Donald Trump’s Unconstitutional Dreams

Roundup
tags: Constitution, Fourteenth Amendment, Trump, birthright citizenship

Related Links

●  Background article in Axios explaining that a reporter's question prompted Trump's comments on birthright citizenship

●  Can Trump End Birthright Citizenship?  –  What historians are tweeting and retweeting

In an interview with the news program “Axios on HBO,” President Trump announced that he plans to issue an executive order ending birthright citizenship, the principle that everyone born in the United States, with a handful of exceptions, is automatically a citizen of the United States.

“It was always told to me,” the president declared, “that you needed a constitutional amendment. Guess what? You don’t.” 

In fact, such an order would undoubtedly be unconstitutional. It would also violate a deeply rooted American idea — that anybody, regardless of race, religion, national origin, or the legal status of one’s parents, can be a loyal citizen of this country.

Birthright citizenship is established by the Civil Rights Act of 1866, still on the books today, and by the Fourteenth Amendment to the Constitution, ratified two years later. The only exceptions, in the words of the amendment, are persons not “subject to the jurisdiction” of the United States. Members of Congress at the time made clear that this wording applied only to Native Americans living on reservations — then considered members of their own tribal sovereignties, not the nation — and American-born children of foreign diplomats. (Congress made all Native Americans citizens in 1924.)

Embedding birthright citizenship in the Constitution was one of the transformative results of the Civil War and the destruction of slavery. Before the war, no uniform definition of citizenship existed.
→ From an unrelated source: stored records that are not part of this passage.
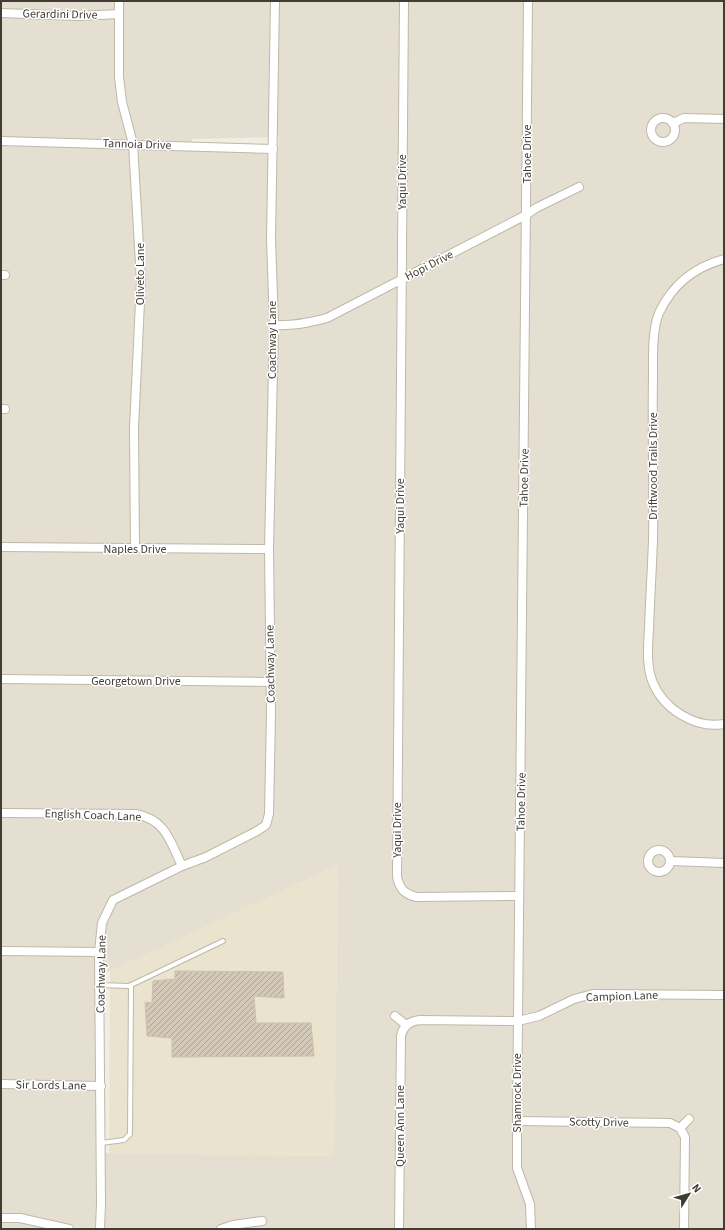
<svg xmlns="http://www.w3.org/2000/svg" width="725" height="1230" font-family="'Source Sans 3',sans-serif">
<defs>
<pattern id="building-hatch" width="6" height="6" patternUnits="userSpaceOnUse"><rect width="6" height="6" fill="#d2c9b9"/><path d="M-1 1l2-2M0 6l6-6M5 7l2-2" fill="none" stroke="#aca497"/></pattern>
</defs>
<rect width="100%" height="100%" fill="#f1ede3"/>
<path fill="#e5dfd1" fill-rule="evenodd" d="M1,1H724V1229H1ZM279,137L278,154L192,149V139ZM338,865L334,1156L96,1153L95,978Z"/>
<path fill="#eae3cd" d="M338,865L334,1156L109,1153L110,971Z"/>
<path fill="url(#building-hatch)" stroke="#ccc1ac" d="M175,971L283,972L284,998L254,996L256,1023H311L314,1056L172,1057V1038L147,1036L145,1002L152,1003L153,981L175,979Z"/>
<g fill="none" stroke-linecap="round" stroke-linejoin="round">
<g stroke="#bfb8a9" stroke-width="6">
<g id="service">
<path d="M99,985L129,986L223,941"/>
<path d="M101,1143L124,1140L130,1134L131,985"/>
</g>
</g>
<g stroke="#bfb8a9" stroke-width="10">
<g id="minor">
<path d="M119,1V77L122,102L133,144L141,281L134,428L135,549"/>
<path d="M404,1L397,877C400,889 403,893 416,897L519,896"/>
<path d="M528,1L517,1121V1168L530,1204L531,1229"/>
<path d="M1,13L78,16L119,14"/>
<circle cx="663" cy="130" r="12"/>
<path d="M673,123L684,118L724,119"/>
<path d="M1,141L273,149"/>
<path d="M724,259C695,267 672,285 659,313C652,329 653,358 653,376C652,430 654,485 653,539C652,569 650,599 649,629C648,647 646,666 653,683C664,709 695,729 724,724"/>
<path d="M1,275H5"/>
<path d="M274,325C293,326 308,323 327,318L526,215L536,208L579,187"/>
<path d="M1,409H5"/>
<path d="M1,547L269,549"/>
<path d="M1,679L271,682"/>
<path d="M1,813L136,814C166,820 170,841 182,866"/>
<circle cx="659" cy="861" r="11"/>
<path d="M671,861L724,863"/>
<path d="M1,951L99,952"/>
<path d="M395,1016L406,1025"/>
<path d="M1,1084L101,1086"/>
<path d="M517,1121L670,1123L680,1128L685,1137L684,1229"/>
<path d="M680,1128L689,1119"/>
<path d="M1,1218H20L69,1229"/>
<path d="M100,1229L101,1203L99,952L102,923L113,900L182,866L206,857L257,831L266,825L269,814L271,713L269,549L274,325L271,239L275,1"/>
<path d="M221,1229L233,1225L262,1221"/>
<path d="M399,1229L401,1036C403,1026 410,1021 420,1020L518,1021L539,1016L574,999L593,994L724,995"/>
</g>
</g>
<use href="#service" stroke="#fff" stroke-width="4"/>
<use href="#minor" stroke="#fff" stroke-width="8"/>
</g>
<g text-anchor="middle" stroke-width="3" stroke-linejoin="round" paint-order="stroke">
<g font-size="12" fill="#423d33" stroke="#fff">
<text transform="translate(60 14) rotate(1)" y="4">Gerardini Drive</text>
<text transform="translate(137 144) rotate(2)" y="4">Tannoia Drive</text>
<text transform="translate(527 154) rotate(-90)" y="4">Tahoe Drive</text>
<text transform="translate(402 182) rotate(-90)" y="4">Yaqui Drive</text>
<text transform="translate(429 265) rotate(-27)" y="4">Hopi Drive</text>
<text transform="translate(140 274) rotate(-90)" y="4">Oliveto Lane</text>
<text transform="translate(272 340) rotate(-90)" y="4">Coachway Lane</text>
<text transform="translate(653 466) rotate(-90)" y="4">Driftwood Trails Drive</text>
<text transform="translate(524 478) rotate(-89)" y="4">Tahoe Drive</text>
<text transform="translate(400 506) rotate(-90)" y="4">Yaqui Drive</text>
<text x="135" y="553">Naples Drive</text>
<text transform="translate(270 664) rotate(-91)" y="4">Coachway Lane</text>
<text x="136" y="685">Georgetown Drive</text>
<text transform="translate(521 802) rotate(-89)" y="4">Tahoe Drive</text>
<text transform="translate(93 815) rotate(2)" y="4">English Coach Lane</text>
<text transform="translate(397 830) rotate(-90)" y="4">Yaqui Drive</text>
<text transform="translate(101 974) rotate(-89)" y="4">Coachway Lane</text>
<text transform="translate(622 996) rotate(-2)" y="4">Campion Lane</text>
<text transform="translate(51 1085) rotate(1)" y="4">Sir Lords Lane</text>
<text transform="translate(517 1093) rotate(-90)" y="4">Shamrock Drive</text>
<text transform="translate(599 1122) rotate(1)" y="4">Scotty Drive</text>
<text transform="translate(400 1126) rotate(-90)" y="4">Queen Ann Lane</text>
</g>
</g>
<rect width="725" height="1230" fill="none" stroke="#423d33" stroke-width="4"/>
<g transform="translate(689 1194) rotate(53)" stroke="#ffffff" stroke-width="3" paint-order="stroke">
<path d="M0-3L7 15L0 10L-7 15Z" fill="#423d33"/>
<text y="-6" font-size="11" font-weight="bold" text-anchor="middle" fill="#423d33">N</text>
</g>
</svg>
Soon after the conflict ended, members of Congress asked Horace Binney, a prominent lawyer and a former congressman, to explore the meaning of citizenship.

“The word citizen,” he responded, “is found ten times at least in the Constitution of the United States, and no definition of it is given anywhere.” States determined who was a citizen and the rules varied considerably. Massachusetts recognized free African-Americans as citizens; many other states did not. For persons immigrating from abroad, moreover, racial distinctions were built into federal law.